A provider is responsible for creating instances. In your example, you created a provider explicitly, but the truth is that every service has a provider, even if it's created automatically for it. [module].service()
and [module].factory()
are just shortcuts for [module].provider()
.
[module].config()
is run during provider registrations and configurations so you get a change to access providers and do stuff with them. It's a place for configuration of things, hence the name.
From the documentation (http://docs.angularjs.org/guide/module):
Configuration blocks - get executed during the provider registrations
and configuration phase. Only providers and constants can be injected
into configuration blocks. This is to prevent accidental instantiation
of services before they have been fully configured.
Controllers, in the other hand, are instantiated AFTER services have been configured, so you're not supposed to mess with providers anymore. Everything has already been configured. You're ready to get their products now. In this phase, the injector just can't inject providers anymore, just instances (services) created by them.

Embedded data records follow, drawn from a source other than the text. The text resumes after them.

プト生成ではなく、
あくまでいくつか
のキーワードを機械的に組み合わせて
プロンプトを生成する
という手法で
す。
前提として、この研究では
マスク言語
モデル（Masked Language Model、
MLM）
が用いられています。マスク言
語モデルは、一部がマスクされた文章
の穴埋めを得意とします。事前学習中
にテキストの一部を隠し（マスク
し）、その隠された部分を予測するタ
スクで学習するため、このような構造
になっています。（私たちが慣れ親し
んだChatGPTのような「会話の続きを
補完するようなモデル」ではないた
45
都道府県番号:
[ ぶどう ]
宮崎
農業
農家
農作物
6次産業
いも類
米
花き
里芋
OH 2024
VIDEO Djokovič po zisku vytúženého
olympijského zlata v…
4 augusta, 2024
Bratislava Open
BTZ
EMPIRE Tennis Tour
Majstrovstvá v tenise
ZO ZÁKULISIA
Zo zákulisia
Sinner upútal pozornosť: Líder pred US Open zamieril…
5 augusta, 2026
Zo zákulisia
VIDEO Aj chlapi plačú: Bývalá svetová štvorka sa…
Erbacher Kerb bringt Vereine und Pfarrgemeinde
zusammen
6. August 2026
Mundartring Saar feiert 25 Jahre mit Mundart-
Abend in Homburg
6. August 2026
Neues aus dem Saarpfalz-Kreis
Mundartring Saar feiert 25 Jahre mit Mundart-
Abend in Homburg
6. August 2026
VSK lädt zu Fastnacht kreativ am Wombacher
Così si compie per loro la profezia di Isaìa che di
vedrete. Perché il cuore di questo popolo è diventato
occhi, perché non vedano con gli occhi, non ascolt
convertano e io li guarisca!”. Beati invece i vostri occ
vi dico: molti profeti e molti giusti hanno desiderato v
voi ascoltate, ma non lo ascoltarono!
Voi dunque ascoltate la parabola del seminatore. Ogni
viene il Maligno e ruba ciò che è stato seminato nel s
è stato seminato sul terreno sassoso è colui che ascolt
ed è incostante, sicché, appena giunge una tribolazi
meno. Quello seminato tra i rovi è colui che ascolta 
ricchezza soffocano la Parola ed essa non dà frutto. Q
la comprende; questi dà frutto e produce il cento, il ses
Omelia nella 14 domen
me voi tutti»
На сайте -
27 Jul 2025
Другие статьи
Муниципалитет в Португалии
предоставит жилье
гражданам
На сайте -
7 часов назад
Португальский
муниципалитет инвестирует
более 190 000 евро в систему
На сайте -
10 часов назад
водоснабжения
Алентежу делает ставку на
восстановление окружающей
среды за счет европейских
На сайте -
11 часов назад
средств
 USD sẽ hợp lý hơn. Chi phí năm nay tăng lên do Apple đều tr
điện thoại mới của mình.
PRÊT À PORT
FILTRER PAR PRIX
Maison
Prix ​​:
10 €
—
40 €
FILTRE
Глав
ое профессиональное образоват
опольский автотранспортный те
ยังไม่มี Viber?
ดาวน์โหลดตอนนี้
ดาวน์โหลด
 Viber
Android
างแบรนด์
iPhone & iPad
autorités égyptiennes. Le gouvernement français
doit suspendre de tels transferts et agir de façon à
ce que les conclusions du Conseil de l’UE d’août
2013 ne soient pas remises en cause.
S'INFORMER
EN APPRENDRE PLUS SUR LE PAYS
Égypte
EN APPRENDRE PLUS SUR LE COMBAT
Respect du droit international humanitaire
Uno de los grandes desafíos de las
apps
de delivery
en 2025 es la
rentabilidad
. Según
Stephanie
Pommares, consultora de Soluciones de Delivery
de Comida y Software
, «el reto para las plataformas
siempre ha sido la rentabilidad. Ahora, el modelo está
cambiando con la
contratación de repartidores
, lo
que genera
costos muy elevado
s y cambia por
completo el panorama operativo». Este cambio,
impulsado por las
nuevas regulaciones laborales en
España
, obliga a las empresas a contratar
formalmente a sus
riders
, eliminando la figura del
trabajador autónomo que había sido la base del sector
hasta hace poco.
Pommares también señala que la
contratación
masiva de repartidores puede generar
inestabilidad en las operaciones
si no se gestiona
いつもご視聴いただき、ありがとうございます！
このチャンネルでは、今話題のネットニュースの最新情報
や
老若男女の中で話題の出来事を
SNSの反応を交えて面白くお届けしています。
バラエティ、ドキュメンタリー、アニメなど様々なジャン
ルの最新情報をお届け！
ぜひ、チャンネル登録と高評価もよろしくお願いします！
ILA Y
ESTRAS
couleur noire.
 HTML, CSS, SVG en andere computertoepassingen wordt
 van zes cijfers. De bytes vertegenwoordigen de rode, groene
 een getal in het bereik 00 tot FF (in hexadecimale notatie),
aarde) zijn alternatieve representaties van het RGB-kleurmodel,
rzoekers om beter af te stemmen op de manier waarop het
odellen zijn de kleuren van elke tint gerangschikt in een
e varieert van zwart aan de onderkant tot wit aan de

If you register a service myService
...
myModule.service('myService', function() {
// this is your service constructor
});
then you can access its provider, myServiceProvider
, in a config function...
myModule.config(function(myServiceProvider) {
// to stuff with your provider here
});
but by the time controllers are being instantiated, you're supposed to ask for services, not their providers, so this will not work...
myModule.controller(function(myServiceProvider) {
...
});
whereas this will be fine...
myModule.controller(function(myService) {
...
});
If you're finding yourself needing to do configuration in a controller, you should stop and rethink the place of responsibilities.